Fer turned away as seething shadows began to wind around the light that was Tom. He surely couldn't hold them back for long. She didn't wait to find out. Running beside Catherine and the Lizard King, they emerged around the curve of the Library onto another wide square, stone-flagged and lined with more high buildings on all sides.
Catherine turned right and led them past one building, across a road, and then along the front of an ornate edifice, as grand as anything in Guilden. Fer thought the
re'd be guards on the doors, but they entered the building without anyone barring their way.

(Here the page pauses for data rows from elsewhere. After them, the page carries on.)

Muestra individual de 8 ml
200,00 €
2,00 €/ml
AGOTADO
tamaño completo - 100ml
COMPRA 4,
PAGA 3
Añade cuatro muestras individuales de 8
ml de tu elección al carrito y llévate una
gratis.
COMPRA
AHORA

“Which way?” asked Fer. The interior of the building was more dazzling than the outside, every surface decorated, the stone carved, the floor patterned, the glass of the windows coloured, the ceilings painted with golden stars. The occasional beauties of this world still surprised her. Everywhere, for some reason, were images of bees, like some magical rune worked through the fabric of the building. If she understood it properly, this was where rules were made, where the equivalent of the Doge sat. But it was an older, stronger, deeper power they sought.

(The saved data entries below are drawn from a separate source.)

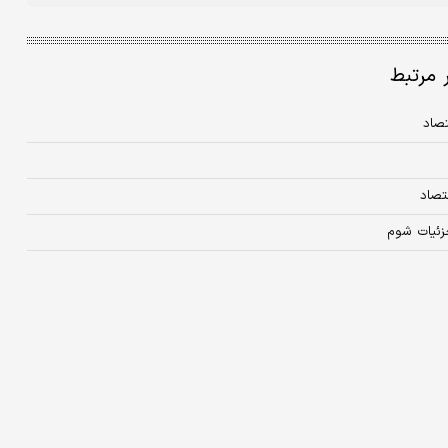
ر مرتبط
تصاد
تصاد
زئیات شوم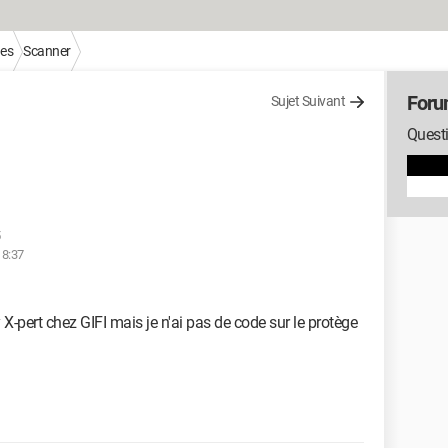
ues
Scanner
Foru
Sujet Suivant
Questi
5
18:37
-pert chez GIFI mais je n'ai pas de code sur le protège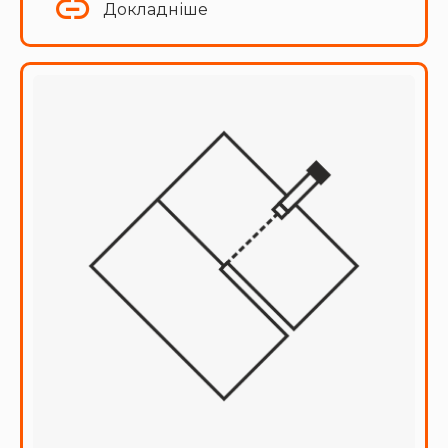
Докладніше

“Downstairs,” said Catherine. “Follow me.”
They clattered down stairs that spiralled into the ground. Occasionally they passed startled denizens of the Town Hall who clutched papers to their chest as they threw themselves out of the way. Some shouted angrily, but they were people rather than undain and didn't try to stop them. More cries and howls echoed from above and Fer knew, without needing to see, that these were the monsters, in pursuit of their quarry.
They reached a grey metal door. Catherine translated the words painted upon it. No Entry. Authorized Personnel Only. From what little Fer had seen of this world there were doors like this everywhere, and it was through them that the truly interesting things were to be found. A little box of buttons and blinking lights was affixed to the wall beside it.

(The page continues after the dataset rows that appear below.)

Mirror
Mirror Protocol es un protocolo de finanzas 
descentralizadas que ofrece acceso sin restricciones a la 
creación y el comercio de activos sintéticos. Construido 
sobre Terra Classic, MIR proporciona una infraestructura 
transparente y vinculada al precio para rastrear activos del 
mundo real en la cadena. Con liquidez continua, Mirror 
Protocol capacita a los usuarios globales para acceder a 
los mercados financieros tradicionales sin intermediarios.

“Can we open it?” asked Fer.
After a moment, Fer heard the tinny voice of the bookwyrm. “Yes, yes, just a moment. I'm working on it.” This time, however, the voice was coming from a tiny grille on the lock rather than the phone.
Puzzled, Fer looked to the Lizard King for an answer. “The creature jumped between the machines?”
“It's in both, the phone and the security systems of the building. Different copies of itself. It's everywhere.”
She was still having trouble understanding how such a thing was possible. “Yes. Of course.”
“Hurry, please,” said Catherine, peering upward as if she could see through the stone ceiling. “They are very near.”